I also did the quieter housekeeping while I was in there. Static assets get a real cache header now with a version stamp, so a returning runner stops re-downloading the same stylesheet and script every visit but still gets fresh files the instant I deploy. On the marketing site I purged the unused Bootstrap CSS, 31KB of it down to 7.6KB over the wire, and subset Font Awesome from 275KB to 10KB by shipping only the icons I actually use.
The receipts
I ran Lighthouse against the app locally under its simulated Slow 4G profile, published Release build, median of three runs, measuring before and after each change. The barely-moving spread between runs is why I trust these.
| What | Before | After | Change |
|---|---|---|---|
| Landing page LCP (Slow 4G) | 3316 ms | 2711 ms | 18% faster |
| Landing performance score | 90 | 94 | +4 |
| Sign-in page layout shift (CLS) | 0.177 | 0.000 | eliminated |
| Sign-in performance score | 86 | 93 | +7 |
| Plan load, four queries | sequential | parallel | ~100 to 150 ms saved |
| Signed-in circuit handoff payload | 117 KB | 13 KB | 89% smaller |
| Marketing render-blocking Bootstrap | 31 KB gzip | 7.6 KB gzip | 84% removed |
| Font Awesome weight | 275 KB | 10 KB | subset to used icons |
Every one of those is a moment I'm handing back to the guy at the red light. The plan load and the payload shrink are the ones he feels most directly, because they sit right on the path between tapping the icon and seeing his workout.
The win that was really a benchmark fooling me
Here's the part the tidy version of this post would leave out, and it's the whole reason to be careful with cheap effort.

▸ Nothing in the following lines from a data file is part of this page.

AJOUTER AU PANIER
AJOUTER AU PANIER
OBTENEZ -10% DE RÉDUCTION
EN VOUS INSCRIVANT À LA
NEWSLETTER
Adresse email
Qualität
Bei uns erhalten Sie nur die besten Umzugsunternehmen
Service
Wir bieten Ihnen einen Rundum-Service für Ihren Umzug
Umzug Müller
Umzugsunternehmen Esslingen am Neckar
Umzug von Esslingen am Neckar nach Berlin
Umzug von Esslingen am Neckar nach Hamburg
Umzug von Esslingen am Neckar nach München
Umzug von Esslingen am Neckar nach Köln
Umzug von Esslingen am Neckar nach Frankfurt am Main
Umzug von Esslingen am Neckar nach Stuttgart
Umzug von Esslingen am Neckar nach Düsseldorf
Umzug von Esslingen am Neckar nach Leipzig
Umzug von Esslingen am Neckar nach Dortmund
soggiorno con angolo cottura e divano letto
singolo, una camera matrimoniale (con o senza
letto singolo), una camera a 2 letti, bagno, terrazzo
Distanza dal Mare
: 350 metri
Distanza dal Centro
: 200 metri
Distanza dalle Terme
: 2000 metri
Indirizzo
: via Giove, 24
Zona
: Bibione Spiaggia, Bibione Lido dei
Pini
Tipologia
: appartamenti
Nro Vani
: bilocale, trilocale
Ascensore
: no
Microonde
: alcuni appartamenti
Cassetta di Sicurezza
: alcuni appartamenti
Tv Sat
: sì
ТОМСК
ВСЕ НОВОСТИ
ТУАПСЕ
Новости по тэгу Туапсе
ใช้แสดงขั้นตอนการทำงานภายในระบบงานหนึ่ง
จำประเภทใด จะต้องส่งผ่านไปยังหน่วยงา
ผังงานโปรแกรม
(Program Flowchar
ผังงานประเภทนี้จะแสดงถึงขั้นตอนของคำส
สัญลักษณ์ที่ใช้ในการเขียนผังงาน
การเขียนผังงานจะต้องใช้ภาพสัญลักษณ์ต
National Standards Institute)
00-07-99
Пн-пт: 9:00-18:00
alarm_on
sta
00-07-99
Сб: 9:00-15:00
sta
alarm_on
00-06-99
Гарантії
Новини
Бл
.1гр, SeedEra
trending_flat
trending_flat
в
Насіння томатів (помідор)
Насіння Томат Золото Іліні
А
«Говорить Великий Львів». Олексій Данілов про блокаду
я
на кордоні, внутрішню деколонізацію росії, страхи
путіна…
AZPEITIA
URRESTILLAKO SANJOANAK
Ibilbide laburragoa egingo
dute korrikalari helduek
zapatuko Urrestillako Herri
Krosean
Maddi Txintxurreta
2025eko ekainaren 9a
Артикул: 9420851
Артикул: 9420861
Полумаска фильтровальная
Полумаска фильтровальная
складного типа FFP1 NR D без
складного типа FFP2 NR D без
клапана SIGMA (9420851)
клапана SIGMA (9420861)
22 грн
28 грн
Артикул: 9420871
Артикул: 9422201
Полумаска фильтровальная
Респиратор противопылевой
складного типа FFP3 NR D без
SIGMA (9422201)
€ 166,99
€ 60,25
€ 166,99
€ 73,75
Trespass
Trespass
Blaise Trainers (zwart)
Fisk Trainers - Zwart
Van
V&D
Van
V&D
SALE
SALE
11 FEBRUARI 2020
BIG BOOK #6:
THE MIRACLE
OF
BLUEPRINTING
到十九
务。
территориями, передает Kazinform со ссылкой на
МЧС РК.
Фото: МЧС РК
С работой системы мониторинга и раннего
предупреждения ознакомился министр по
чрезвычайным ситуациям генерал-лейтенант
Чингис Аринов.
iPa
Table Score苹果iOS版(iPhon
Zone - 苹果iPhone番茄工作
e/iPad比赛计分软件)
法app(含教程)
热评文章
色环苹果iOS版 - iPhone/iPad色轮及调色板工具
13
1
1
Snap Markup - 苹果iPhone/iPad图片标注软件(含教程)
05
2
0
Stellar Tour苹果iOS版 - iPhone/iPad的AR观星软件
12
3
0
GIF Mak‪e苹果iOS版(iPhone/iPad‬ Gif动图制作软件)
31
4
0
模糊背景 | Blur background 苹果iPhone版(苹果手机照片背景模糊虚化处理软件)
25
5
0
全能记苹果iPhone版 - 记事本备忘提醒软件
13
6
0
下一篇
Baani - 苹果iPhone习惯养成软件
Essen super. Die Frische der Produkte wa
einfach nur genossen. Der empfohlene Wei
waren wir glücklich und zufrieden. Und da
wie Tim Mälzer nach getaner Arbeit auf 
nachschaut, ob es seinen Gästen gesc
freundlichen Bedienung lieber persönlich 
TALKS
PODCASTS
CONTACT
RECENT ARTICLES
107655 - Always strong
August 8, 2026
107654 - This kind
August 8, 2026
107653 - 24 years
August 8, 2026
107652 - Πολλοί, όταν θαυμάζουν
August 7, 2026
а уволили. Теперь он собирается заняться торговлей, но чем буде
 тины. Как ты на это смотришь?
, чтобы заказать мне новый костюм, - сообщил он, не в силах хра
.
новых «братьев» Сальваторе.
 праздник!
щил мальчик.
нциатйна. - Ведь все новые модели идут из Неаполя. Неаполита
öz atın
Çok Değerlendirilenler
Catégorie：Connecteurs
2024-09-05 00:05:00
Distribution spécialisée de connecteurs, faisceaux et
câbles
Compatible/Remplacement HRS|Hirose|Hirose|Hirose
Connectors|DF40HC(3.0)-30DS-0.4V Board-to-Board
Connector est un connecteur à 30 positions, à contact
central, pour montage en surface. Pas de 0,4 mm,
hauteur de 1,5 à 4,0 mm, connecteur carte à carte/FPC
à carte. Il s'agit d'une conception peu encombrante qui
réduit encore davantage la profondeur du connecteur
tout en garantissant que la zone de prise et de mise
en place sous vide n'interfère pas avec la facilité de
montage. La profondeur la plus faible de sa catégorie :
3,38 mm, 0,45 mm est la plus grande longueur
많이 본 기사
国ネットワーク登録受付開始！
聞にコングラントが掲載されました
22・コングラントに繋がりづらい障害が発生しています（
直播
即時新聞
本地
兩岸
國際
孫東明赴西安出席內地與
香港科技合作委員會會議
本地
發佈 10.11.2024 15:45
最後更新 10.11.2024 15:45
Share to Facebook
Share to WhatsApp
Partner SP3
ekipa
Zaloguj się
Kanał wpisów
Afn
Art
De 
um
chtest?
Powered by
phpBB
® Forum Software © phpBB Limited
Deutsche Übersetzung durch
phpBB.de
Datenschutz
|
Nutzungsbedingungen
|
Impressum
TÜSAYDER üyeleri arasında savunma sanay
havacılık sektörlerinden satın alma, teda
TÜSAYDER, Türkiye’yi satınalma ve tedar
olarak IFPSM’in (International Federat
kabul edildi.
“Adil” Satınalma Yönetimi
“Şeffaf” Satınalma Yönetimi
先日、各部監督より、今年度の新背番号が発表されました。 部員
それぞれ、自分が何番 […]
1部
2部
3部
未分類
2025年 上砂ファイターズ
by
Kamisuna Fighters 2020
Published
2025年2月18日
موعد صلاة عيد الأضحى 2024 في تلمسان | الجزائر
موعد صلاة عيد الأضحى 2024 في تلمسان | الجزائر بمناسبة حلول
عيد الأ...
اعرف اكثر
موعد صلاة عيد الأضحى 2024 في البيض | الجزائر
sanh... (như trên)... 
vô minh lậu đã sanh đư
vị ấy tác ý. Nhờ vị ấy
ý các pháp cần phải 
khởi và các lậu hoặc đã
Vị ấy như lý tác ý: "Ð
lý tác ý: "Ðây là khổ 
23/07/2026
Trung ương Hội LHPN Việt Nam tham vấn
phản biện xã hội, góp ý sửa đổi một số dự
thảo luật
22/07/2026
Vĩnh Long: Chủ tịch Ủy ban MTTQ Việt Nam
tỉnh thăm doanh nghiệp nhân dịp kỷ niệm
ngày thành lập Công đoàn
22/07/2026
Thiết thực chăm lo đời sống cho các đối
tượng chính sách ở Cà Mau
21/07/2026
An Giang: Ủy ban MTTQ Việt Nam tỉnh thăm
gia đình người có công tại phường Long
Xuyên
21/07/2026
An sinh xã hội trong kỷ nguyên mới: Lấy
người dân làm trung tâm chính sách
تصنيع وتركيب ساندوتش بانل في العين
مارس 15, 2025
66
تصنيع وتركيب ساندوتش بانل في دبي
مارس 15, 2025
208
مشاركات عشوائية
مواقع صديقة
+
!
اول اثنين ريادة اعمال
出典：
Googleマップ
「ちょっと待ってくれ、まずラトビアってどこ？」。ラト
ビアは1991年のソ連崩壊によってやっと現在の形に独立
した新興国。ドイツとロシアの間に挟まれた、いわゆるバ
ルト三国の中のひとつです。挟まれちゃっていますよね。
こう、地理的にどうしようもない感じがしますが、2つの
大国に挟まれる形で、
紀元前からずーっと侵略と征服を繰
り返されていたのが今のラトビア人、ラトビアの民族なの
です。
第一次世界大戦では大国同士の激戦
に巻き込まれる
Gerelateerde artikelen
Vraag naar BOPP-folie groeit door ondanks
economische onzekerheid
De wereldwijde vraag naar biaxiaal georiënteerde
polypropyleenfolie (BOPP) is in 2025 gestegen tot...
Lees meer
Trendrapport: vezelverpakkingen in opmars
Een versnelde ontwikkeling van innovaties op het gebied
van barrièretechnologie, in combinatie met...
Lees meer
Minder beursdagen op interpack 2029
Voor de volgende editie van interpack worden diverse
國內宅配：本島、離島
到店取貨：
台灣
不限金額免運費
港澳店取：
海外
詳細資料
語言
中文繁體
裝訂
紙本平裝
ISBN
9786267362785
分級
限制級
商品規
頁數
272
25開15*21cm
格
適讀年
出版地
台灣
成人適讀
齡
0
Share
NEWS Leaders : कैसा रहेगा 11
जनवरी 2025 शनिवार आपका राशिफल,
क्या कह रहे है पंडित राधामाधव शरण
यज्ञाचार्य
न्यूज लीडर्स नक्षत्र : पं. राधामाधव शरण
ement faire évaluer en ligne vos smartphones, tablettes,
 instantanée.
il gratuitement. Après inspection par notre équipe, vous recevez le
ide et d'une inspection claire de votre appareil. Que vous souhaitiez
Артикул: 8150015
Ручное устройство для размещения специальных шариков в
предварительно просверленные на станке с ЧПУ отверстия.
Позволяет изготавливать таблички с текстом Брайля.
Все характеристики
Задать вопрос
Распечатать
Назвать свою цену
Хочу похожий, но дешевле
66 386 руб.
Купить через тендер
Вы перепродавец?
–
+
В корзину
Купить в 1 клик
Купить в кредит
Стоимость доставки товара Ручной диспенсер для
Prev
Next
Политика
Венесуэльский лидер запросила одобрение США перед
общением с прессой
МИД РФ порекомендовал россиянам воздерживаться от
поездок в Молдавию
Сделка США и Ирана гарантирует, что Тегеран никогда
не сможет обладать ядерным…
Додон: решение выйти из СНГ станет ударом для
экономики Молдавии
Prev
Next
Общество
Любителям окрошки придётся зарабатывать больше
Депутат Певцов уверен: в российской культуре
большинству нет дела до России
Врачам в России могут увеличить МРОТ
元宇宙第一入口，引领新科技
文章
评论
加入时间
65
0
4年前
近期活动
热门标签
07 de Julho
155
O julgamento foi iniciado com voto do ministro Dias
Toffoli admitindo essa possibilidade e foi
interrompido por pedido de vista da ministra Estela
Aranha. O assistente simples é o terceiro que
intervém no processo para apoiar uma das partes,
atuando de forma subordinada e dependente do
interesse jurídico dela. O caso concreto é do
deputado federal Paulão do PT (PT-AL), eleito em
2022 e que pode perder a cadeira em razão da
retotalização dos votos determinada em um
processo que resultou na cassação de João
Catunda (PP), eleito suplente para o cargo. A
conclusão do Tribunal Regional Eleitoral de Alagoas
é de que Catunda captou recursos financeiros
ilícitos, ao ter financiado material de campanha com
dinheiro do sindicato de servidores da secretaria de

That headline LCP number, 3.3 seconds down to 2.7, was largely a measurement artifact, not the runner's real experience. Pheidi runs on a framework that keeps a live connection open to the server, and Lighthouse's Slow 4G model treats that open connection as "the page is still loading" and refuses to call the paint done. The real, observed largest paint was already around 200 to 400 milliseconds. So a good chunk of what I "fixed" was Lighthouse's opinion of my page, not the time a human spent waiting. The marketing numbers come with their own asterisk: they're lab estimates, because the site doesn't have enough traffic yet for Google to report real field data, so I genuinely can't confirm a single mobile visitor felt them.
That's the trap token maxing sets. When effort is cheap, you'll happily spend a day making a benchmark happier, because the benchmark is right there giving you a green number and a person on a trail is not. Some of my week went to exactly that. The plan-load and payload fixes were real, a person feels those. Part of the LCP chase was me optimizing a score. Both happened, and only one of them helped the runner, and I'd be selling you a vibe if I blurred the two.
A benchmark is not a user
So the lesson isn't "buy AI credits and make everything faster." It's that surplus budget is only worth something if you point it at work you can actually check against a human. The credits got the boring speed work done. They also made it dangerously easy to polish numbers nobody outside a lab would notice. The discipline the cheap effort can't buy you is asking, every time, whether the thing you just sped up is felt by the person at the red light or only by the tool measuring him.
If there's one rule underneath it, it's this:
A benchmark is not a user. Optimize the one you can't screenshot.
The belief that sent me looking is the same one I keep landing on: a good product is a fast product, and sweating the half-seconds is the edge one person has against bigger teams who've stopped noticing them. Token maxing just lowered the price of noticing. It didn't change what's worth noticing, which is still, and only, the guy with ten seconds at the light, waiting on the thing I built to be ready before the green.